A large new barn is planned for the site, to be used as a multi-functional space for education, venue hire and special events. The farm is a long and narrow strip of land and the studio, which is a shared space with employees of Jamie’s Farm, stands against the north west corner of the site, alongside its northern boundary with Royal Street. This position creates a generous courtyard garden on the south side, which has been designed by Dan Pearson Studio. In keeping with its agricultural context, the studio is a simple monopitch, a barn-like building with a solid Douglas fir timber frame structure clad with corrugated Onduline sheets on the outside; the internal walls and ceiling are entirely lined with the warm glow of plywood and Douglas fir.

The workspace occupies the central part of the 138m2 single storey building, with toilets and kitchen on the west side and a meeting room on the east. The long south wall is fully glazed and looks out over the courtyard garden, shaded from solar glare by a deep overhanging extension of the mono-pitched roof. The roof rises to the Royal Street boundary to incorporate a continuous row of large north-facing rooflights; like traditional artist studios they provide generous diffuse light and cross ventilation and, as they are at high level, privacy. The studio was designed to embody the sustainable values of the practice and demonstrate a rational, highly articulated, low cost model for contemporary work and education spaces. But it also had to be capable of being dismantled and re-erected when the Waterloo lease comes to an end in a few years.

The building structure is formed from a repetitive frame of paired timber components and is assembled using stainless steel pin connections, easily knocked out when dismantling. It consists of twelve Douglas fir frames; each frame consists of paired 300 x 60mm beams supported on the north side by paired 300 x 60mm columns and on the south side by 70 x 150mm fabricated steel T-sections with full-height double-glazed units fixed between them. 12mm plywood spacers are set between the pairs of beams and columns.
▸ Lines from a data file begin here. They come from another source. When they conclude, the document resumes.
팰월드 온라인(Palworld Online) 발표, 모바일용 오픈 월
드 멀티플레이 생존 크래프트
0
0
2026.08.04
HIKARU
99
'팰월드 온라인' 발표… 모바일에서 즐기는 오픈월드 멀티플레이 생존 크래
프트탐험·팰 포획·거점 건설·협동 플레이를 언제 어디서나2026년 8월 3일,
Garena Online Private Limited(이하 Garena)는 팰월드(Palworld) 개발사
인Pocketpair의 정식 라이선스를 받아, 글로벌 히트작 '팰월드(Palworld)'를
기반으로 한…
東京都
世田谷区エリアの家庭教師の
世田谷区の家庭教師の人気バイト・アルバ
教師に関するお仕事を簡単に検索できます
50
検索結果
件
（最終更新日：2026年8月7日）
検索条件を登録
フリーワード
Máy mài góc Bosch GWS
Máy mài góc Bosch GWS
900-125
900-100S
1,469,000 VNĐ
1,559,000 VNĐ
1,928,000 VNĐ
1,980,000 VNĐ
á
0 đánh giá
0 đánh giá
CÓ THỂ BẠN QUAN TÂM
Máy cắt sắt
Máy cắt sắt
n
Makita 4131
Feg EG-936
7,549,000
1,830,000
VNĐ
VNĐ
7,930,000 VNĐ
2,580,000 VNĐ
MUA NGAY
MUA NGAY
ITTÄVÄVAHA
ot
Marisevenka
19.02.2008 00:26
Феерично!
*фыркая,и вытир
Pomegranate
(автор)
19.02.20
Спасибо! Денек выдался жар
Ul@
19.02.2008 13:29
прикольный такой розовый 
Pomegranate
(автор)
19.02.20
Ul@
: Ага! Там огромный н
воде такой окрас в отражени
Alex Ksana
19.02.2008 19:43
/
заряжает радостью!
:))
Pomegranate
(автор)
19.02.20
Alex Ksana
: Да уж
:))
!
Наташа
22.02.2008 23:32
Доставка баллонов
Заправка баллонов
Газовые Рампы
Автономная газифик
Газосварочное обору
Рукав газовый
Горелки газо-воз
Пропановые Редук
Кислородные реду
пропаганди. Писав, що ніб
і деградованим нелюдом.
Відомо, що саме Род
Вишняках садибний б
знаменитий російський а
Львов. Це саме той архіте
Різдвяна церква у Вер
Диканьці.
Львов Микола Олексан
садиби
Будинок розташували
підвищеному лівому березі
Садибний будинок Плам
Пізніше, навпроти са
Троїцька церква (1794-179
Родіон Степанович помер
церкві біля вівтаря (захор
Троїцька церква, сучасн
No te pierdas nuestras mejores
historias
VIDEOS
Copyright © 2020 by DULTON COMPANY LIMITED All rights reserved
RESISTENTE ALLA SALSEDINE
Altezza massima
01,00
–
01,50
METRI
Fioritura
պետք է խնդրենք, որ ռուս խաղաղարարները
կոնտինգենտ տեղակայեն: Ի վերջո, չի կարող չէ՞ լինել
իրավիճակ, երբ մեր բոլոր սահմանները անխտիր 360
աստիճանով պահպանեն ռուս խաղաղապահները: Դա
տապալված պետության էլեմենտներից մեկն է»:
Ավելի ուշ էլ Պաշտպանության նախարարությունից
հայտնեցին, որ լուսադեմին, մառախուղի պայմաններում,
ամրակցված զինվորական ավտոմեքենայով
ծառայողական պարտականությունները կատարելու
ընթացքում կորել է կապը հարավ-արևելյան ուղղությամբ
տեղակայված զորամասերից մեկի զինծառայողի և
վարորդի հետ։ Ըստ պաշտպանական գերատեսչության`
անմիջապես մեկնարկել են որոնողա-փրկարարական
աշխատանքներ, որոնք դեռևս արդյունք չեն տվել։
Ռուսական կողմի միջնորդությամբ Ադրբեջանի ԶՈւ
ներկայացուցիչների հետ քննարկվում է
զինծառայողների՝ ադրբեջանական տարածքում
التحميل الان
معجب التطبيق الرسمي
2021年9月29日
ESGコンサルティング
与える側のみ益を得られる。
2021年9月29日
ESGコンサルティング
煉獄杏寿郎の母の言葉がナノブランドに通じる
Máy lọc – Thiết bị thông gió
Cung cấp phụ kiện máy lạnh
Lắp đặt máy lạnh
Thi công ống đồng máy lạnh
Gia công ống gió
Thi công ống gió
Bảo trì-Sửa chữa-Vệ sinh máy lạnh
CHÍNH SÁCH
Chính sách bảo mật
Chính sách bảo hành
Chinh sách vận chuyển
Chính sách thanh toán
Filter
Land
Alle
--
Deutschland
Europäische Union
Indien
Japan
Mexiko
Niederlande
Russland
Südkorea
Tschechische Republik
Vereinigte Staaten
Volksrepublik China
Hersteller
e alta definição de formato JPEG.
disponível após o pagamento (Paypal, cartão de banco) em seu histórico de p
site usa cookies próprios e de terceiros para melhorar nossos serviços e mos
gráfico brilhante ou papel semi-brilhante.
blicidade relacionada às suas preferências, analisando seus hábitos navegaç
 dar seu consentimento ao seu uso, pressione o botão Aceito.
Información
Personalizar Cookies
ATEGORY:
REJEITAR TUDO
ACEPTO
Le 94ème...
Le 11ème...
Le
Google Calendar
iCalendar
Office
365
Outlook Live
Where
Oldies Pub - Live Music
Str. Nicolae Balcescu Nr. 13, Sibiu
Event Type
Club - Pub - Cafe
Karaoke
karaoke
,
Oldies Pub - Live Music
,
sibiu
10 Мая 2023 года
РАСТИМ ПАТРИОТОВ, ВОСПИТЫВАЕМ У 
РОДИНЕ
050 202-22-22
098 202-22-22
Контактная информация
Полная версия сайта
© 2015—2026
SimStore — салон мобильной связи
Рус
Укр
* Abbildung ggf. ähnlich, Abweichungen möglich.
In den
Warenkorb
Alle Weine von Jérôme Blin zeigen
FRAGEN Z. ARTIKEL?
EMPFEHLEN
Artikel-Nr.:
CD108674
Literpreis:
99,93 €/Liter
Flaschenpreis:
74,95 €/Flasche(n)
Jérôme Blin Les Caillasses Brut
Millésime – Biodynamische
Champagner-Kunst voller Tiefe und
The mono-pitched roof rises up to the north boundary along Royal Street with a continuous row of double-glazed rooflights at the eaves, two between each set of paired Douglas fir columns.

The rooflights are supported on a Douglas fir sub-frame, secured at the base by projecting Douglas fir props which give the frames a gentle outwards-facing slope. Just below the props, a series of simple hinged plywood flaps act as manually operated cross-ventilation vents. The insulated timber stud wall is clad externally with Onduline corrugated roofing sheets. On the south side of the studio the paired Douglas fir beams extend over the full height glazing to shade it. The internal solid walls and roof of the studio are lined throughout with Douglas fir plywood boards, cut to 2440 x 610mm lengths. The 1830mm column grid (equivalent to 3?4 of a standard ply sheet) and the 2440mm datum running around the studio’s plywood-lined interior, demonstrate how proportions have been carefully calibrated to minimise cuts and waste.

On the north wall the 18mm ply sheathing boards are fixed in alternating positions to act as a diaphragm, giving rigidity to the timber frame. The ply boards are exposed internally and act as the rear surface for a series of Douglas fir storage shelves which span between the timber columns.